* **Material for this exercise**

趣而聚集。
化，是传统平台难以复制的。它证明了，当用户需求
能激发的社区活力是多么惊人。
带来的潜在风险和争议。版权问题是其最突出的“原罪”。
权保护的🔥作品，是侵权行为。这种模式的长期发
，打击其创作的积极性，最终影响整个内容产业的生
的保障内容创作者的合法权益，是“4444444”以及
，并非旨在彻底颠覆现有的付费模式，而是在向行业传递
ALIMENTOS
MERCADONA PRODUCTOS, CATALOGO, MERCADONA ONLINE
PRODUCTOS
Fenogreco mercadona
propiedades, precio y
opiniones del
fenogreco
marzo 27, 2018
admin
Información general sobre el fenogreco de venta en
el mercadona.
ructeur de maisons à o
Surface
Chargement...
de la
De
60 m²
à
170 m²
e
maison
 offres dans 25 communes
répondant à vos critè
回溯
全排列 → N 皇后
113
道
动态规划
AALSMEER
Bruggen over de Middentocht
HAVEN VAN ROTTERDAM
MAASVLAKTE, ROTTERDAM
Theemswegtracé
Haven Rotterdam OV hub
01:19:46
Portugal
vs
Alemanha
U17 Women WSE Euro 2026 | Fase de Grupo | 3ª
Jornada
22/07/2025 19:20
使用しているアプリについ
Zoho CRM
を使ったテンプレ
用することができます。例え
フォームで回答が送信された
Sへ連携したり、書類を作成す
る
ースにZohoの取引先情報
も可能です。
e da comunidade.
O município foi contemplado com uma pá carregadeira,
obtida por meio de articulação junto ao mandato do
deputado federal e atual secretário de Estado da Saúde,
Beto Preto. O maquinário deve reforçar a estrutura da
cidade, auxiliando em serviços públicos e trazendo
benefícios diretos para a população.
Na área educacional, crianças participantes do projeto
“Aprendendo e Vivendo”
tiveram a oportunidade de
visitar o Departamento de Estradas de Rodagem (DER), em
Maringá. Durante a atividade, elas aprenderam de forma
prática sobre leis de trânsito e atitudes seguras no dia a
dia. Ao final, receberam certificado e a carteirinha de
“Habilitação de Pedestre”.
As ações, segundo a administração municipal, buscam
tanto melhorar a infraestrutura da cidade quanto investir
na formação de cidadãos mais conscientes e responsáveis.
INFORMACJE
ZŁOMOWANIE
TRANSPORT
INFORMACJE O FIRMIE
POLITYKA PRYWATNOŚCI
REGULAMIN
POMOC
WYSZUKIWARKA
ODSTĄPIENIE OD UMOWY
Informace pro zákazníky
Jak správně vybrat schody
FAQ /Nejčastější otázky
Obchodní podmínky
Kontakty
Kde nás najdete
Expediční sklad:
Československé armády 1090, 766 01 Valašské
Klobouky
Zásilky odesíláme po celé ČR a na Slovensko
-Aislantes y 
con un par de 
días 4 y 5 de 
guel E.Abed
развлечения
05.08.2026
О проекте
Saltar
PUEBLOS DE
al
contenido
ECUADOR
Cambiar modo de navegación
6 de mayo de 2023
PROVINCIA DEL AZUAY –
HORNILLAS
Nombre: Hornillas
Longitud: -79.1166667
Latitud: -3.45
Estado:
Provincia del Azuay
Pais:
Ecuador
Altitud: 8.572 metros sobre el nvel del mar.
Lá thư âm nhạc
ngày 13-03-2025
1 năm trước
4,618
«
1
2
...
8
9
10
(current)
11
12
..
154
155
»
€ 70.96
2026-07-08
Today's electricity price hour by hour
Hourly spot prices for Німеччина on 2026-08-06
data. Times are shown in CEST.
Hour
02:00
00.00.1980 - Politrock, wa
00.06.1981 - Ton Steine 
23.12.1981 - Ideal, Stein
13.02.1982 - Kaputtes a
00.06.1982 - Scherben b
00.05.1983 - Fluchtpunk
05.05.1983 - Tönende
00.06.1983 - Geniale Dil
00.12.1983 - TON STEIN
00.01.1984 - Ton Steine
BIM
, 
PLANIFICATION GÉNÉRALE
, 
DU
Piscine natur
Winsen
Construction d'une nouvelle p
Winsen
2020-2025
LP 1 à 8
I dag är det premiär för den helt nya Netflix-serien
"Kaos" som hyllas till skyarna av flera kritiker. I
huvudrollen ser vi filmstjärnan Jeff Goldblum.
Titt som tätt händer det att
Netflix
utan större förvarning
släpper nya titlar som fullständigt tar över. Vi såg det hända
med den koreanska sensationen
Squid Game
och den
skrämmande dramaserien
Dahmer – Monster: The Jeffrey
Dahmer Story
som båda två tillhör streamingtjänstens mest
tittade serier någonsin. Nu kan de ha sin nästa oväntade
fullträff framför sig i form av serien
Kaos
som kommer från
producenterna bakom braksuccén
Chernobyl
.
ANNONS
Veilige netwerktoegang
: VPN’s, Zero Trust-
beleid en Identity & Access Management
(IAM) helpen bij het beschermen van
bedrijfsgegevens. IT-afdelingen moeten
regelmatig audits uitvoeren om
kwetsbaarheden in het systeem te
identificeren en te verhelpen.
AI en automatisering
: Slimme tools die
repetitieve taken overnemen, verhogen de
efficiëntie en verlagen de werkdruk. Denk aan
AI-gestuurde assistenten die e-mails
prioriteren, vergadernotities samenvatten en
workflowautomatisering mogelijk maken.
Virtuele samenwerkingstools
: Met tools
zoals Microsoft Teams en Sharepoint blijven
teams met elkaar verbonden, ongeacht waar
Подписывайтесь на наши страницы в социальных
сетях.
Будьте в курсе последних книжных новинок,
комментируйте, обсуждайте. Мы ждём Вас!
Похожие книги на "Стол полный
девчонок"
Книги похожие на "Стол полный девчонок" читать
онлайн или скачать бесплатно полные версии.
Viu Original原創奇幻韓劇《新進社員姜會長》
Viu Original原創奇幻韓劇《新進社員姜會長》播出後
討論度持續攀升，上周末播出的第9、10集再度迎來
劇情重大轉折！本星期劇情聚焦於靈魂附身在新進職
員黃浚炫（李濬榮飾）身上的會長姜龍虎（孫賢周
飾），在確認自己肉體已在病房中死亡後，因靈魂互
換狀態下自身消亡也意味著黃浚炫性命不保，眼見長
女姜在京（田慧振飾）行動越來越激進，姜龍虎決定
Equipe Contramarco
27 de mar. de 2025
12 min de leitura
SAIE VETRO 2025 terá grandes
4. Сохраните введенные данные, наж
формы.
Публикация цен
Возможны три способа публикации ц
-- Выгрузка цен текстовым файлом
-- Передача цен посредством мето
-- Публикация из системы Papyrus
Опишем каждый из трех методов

* **Exercise details**
Each record shown above must be reproduced exactly.

* **Finished task**
趣而聚集。
化，是传统平台难以复制的。它证明了，当用户需求
能激发的社区活力是多么惊人。
带来的潜在风险和争议。版权问题是其最突出的“原罪”。
权保护的🔥作品，是侵权行为。这种模式的长期发
，打击其创作的积极性，最终影响整个内容产业的生
的保障内容创作者的合法权益，是“4444444”以及
，并非旨在彻底颠覆现有的付费模式，而是在向行业传递
ALIMENTOS
MERCADONA PRODUCTOS, CATALOGO, MERCADONA ONLINE
PRODUCTOS
Fenogreco mercadona
propiedades, precio y
opiniones del
fenogreco
marzo 27, 2018
admin
Información general sobre el fenogreco de venta en
el mercadona.
ructeur de maisons à o
Surface
Chargement...
de la
De
60 m²
à
170 m²
e
maison
 offres dans 25 communes
répondant à vos critè
回溯
全排列 → N 皇后
113
道
动态规划
AALSMEER
Bruggen over de Middentocht
HAVEN VAN ROTTERDAM
MAASVLAKTE, ROTTERDAM
Theemswegtracé
Haven Rotterdam OV hub
01:19:46
Portugal
vs
Alemanha
U17 Women WSE Euro 2026 | Fase de Grupo | 3ª
Jornada
22/07/2025 19:20
使用しているアプリについ
Zoho CRM
を使ったテンプレ
用することができます。例え
フォームで回答が送信された
Sへ連携したり、書類を作成す
る
ースにZohoの取引先情報
も可能です。
e da comunidade.
O município foi contemplado com uma pá carregadeira,
obtida por meio de articulação junto ao mandato do
deputado federal e atual secretário de Estado da Saúde,
Beto Preto. O maquinário deve reforçar a estrutura da
cidade, auxiliando em serviços públicos e trazendo
benefícios diretos para a população.
Na área educacional, crianças participantes do projeto
“Aprendendo e Vivendo”
tiveram a oportunidade de
visitar o Departamento de Estradas de Rodagem (DER), em
Maringá. Durante a atividade, elas aprenderam de forma
prática sobre leis de trânsito e atitudes seguras no dia a
dia. Ao final, receberam certificado e a carteirinha de
“Habilitação de Pedestre”.
As ações, segundo a administração municipal, buscam
tanto melhorar a infraestrutura da cidade quanto investir
na formação de cidadãos mais conscientes e responsáveis.
INFORMACJE
ZŁOMOWANIE
TRANSPORT
INFORMACJE O FIRMIE
POLITYKA PRYWATNOŚCI
REGULAMIN
POMOC
WYSZUKIWARKA
ODSTĄPIENIE OD UMOWY
Informace pro zákazníky
Jak správně vybrat schody
FAQ /Nejčastější otázky
Obchodní podmínky
Kontakty
Kde nás najdete
Expediční sklad:
Československé armády 1090, 766 01 Valašské
Klobouky
Zásilky odesíláme po celé ČR a na Slovensko
-Aislantes y 
con un par de 
días 4 y 5 de 
guel E.Abed
развлечения
05.08.2026
О проекте
Saltar
PUEBLOS DE
al
contenido
ECUADOR
Cambiar modo de navegación
6 de mayo de 2023
PROVINCIA DEL AZUAY –
HORNILLAS
Nombre: Hornillas
Longitud: -79.1166667
Latitud: -3.45
Estado:
Provincia del Azuay
Pais:
Ecuador
Altitud: 8.572 metros sobre el nvel del mar.
Lá thư âm nhạc
ngày 13-03-2025
1 năm trước
4,618
«
1
2
...
8
9
10
(current)
11
12
..
154
155
»
€ 70.96
2026-07-08
Today's electricity price hour by hour
Hourly spot prices for Німеччина on 2026-08-06
data. Times are shown in CEST.
Hour
02:00
00.00.1980 - Politrock, wa
00.06.1981 - Ton Steine 
23.12.1981 - Ideal, Stein
13.02.1982 - Kaputtes a
00.06.1982 - Scherben b
00.05.1983 - Fluchtpunk
05.05.1983 - Tönende
00.06.1983 - Geniale Dil
00.12.1983 - TON STEIN
00.01.1984 - Ton Steine
BIM
, 
PLANIFICATION GÉNÉRALE
, 
DU
Piscine natur
Winsen
Construction d'une nouvelle p
Winsen
2020-2025
LP 1 à 8
I dag är det premiär för den helt nya Netflix-serien
"Kaos" som hyllas till skyarna av flera kritiker. I
huvudrollen ser vi filmstjärnan Jeff Goldblum.
Titt som tätt händer det att
Netflix
utan större förvarning
släpper nya titlar som fullständigt tar över. Vi såg det hända
med den koreanska sensationen
Squid Game
och den
skrämmande dramaserien
Dahmer – Monster: The Jeffrey
Dahmer Story
som båda två tillhör streamingtjänstens mest
tittade serier någonsin. Nu kan de ha sin nästa oväntade
fullträff framför sig i form av serien
Kaos
som kommer från
producenterna bakom braksuccén
Chernobyl
.
ANNONS
Veilige netwerktoegang
: VPN’s, Zero Trust-
beleid en Identity & Access Management
(IAM) helpen bij het beschermen van
bedrijfsgegevens. IT-afdelingen moeten
regelmatig audits uitvoeren om
kwetsbaarheden in het systeem te
identificeren en te verhelpen.
AI en automatisering
: Slimme tools die
repetitieve taken overnemen, verhogen de
efficiëntie en verlagen de werkdruk. Denk aan
AI-gestuurde assistenten die e-mails
prioriteren, vergadernotities samenvatten en
workflowautomatisering mogelijk maken.
Virtuele samenwerkingstools
: Met tools
zoals Microsoft Teams en Sharepoint blijven
teams met elkaar verbonden, ongeacht waar
Подписывайтесь на наши страницы в социальных
сетях.
Будьте в курсе последних книжных новинок,
комментируйте, обсуждайте. Мы ждём Вас!
Похожие книги на "Стол полный
девчонок"
Книги похожие на "Стол полный девчонок" читать
онлайн или скачать бесплатно полные версии.
Viu Original原創奇幻韓劇《新進社員姜會長》
Viu Original原創奇幻韓劇《新進社員姜會長》播出後
討論度持續攀升，上周末播出的第9、10集再度迎來
劇情重大轉折！本星期劇情聚焦於靈魂附身在新進職
員黃浚炫（李濬榮飾）身上的會長姜龍虎（孫賢周
飾），在確認自己肉體已在病房中死亡後，因靈魂互
換狀態下自身消亡也意味著黃浚炫性命不保，眼見長
女姜在京（田慧振飾）行動越來越激進，姜龍虎決定
Equipe Contramarco
27 de mar. de 2025
12 min de leitura
SAIE VETRO 2025 terá grandes
4. Сохраните введенные данные, наж
формы.
Публикация цен
Возможны три способа публикации ц
-- Выгрузка цен текстовым файлом
-- Передача цен посредством мето
-- Публикация из системы Papyrus
Опишем каждый из трех методов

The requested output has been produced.